- Born: Fanny Emily Mary Hooper 1876 Carlton, Victoria, Australia
- Died: 1964 (aged 87-88)
- Occupations: Dance instructor, ballet mistress

= Minnie Hooper =

Minnie Hooper (born as Fanny Emily Mary Hooper; 1876 – 1964) was an Australian dance instructor and ballet mistress.
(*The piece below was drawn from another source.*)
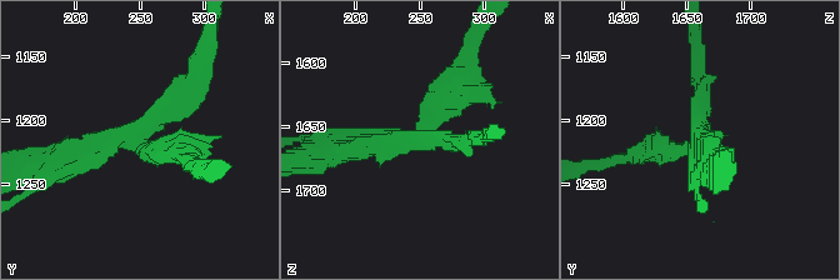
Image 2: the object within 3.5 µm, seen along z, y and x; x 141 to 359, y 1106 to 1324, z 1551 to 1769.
now the EM
show em xy step 2 tint at (246, 1212, 1660)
She has been credited, with Jennie Brenan and Minnie Everett, with maintaining the high standard of Australian dance and ballet in the 1920s, between the reigns of Emilia Pasta and Anna Pavlova.

She had a long series of contracts with theatrical management company J. C. Williamson's and conducted classes at her dance studio on Pitt Street, Sydney.

==Bigraphy==
===Early life===
Hooper was born in Carlton, Victoria, third daughter of George Charles Beech Hooper (April 1846 – 23 June 1920) and Emma Jane Hooper, née Taylor, (1847 – 8 July 1931), of "Strathmore", Grey Street, East Melbourne, Victoria, later of 18 Rosstown Road, Carnegie, Victoria/East Caulfield, Victoria.

===Career===
In 1894 she was appearing in shows as a member of the "Parisian Pas de Quatre" with Annie Cobb, Lena Cassellis, and Alice Mitchell.

She appeared as a harlequin in the 1896 Christmas pantomime at Her Majesty's Theatre, Sydney, choreographed by Emilia Pasta and produced by Charles B. Westmacott for Williamson and Musgrove and "trouser parts" in successive pantos, the later ballets being arranged by Minnie Everett.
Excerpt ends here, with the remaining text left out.